- _Prompt_
Copy the rows below word for word, beginning with the first line and stopping after the line that contains "32: (513, 339)". Leave out any pictures.

[Rows from a data source]
++++++

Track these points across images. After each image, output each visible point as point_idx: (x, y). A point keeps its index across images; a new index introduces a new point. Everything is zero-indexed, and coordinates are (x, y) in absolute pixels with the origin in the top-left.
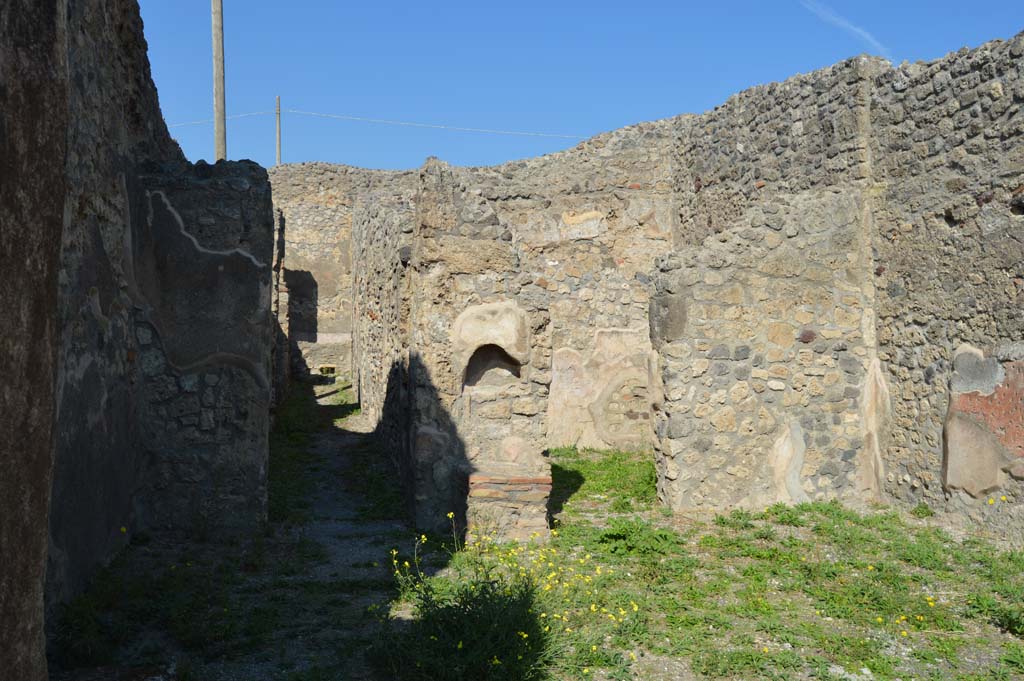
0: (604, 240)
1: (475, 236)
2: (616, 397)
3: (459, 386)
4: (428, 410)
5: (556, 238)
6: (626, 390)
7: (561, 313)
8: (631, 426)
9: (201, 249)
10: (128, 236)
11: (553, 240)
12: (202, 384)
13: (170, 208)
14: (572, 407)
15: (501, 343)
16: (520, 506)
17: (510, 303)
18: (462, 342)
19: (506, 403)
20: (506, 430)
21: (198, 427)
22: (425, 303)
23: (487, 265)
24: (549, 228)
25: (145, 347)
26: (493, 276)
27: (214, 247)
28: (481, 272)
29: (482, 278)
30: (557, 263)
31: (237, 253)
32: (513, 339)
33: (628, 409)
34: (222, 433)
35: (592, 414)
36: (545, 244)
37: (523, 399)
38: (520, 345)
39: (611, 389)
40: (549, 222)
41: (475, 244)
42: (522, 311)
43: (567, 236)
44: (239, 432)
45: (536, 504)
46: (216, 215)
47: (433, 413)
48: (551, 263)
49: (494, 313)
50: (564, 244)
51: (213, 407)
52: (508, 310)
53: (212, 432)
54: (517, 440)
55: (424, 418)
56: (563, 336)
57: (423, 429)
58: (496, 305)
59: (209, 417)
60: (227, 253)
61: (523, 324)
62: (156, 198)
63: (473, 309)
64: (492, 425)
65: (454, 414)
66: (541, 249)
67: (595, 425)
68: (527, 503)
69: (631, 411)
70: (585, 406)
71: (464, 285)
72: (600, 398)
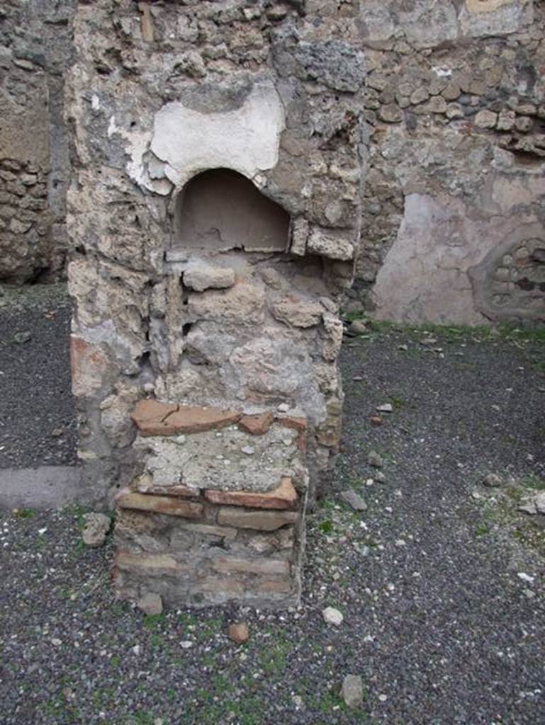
0: (524, 37)
2: (508, 260)
5: (452, 35)
6: (523, 253)
7: (447, 145)
8: (522, 299)
11: (448, 37)
14: (446, 269)
16: (232, 533)
22: (75, 69)
24: (445, 20)
30: (449, 73)
32: (268, 160)
33: (522, 277)
35: (471, 279)
36: (435, 45)
39: (502, 249)
40: (446, 9)
43: (470, 32)
48: (441, 73)
50: (463, 44)
56: (446, 175)
57: (82, 335)
66: (429, 51)
67: (473, 294)
69: (525, 280)
70: (465, 269)
72: (485, 261)
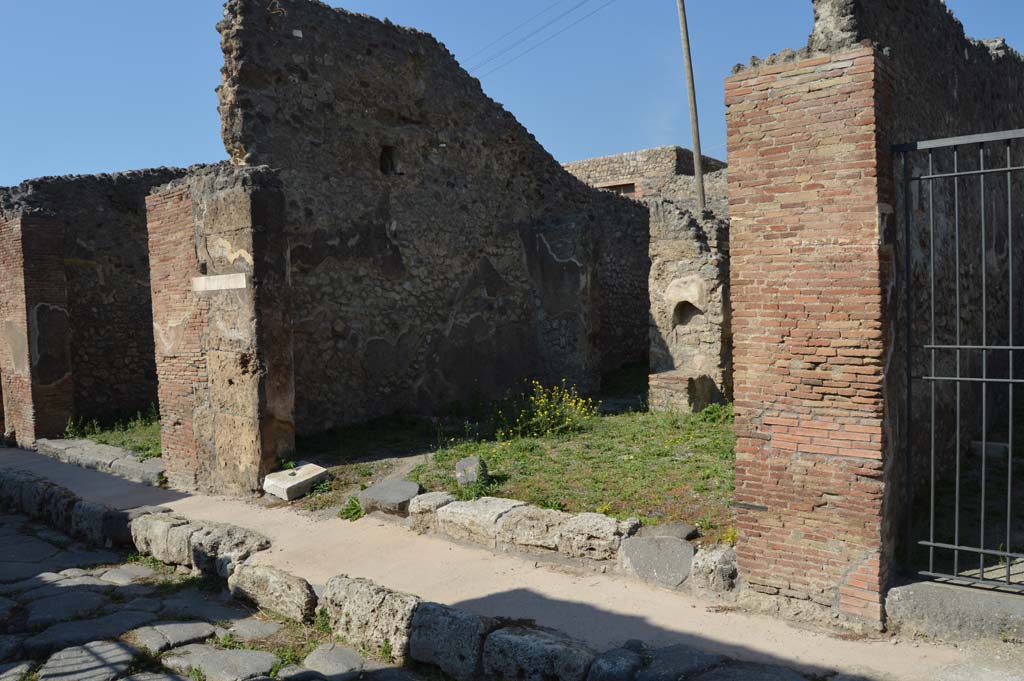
1: (676, 238)
3: (670, 326)
4: (654, 339)
9: (557, 260)
10: (524, 259)
12: (560, 324)
13: (545, 242)
15: (690, 300)
17: (695, 276)
18: (670, 301)
19: (696, 335)
20: (696, 351)
21: (559, 345)
23: (683, 255)
25: (538, 308)
26: (687, 261)
27: (563, 259)
28: (679, 260)
29: (681, 262)
31: (571, 262)
32: (696, 299)
34: (568, 348)
37: (706, 333)
38: (700, 301)
41: (675, 244)
42: (701, 280)
44: (575, 348)
45: (682, 392)
46: (562, 242)
47: (657, 340)
49: (685, 283)
51: (564, 335)
52: (693, 281)
53: (564, 348)
54: (702, 357)
55: (653, 343)
57: (652, 349)
58: (688, 278)
59: (563, 341)
60: (567, 261)
61: (702, 289)
62: (540, 237)
63: (676, 281)
64: (688, 348)
65: (668, 342)
68: (677, 391)
71: (672, 267)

++++++

- _The completed task_
Track these points across images. After each image, output each visible point as point_idx: (x, y). A point keeps its index across images; a new index introduces a new point. Everything is zero-indexed, and coordinates are (x, y) in absolute pixels with the origin in the top-left.
0: (604, 240)
1: (475, 236)
2: (616, 397)
3: (459, 386)
4: (428, 410)
5: (556, 238)
6: (626, 390)
7: (561, 313)
8: (631, 426)
9: (201, 249)
10: (128, 236)
11: (553, 240)
12: (202, 384)
13: (170, 208)
14: (572, 407)
15: (501, 343)
16: (520, 506)
17: (510, 303)
18: (462, 342)
19: (506, 403)
20: (506, 430)
21: (198, 427)
22: (425, 303)
23: (487, 265)
24: (549, 228)
25: (145, 347)
26: (493, 276)
27: (214, 247)
28: (481, 272)
29: (482, 278)
30: (557, 263)
31: (237, 253)
32: (513, 339)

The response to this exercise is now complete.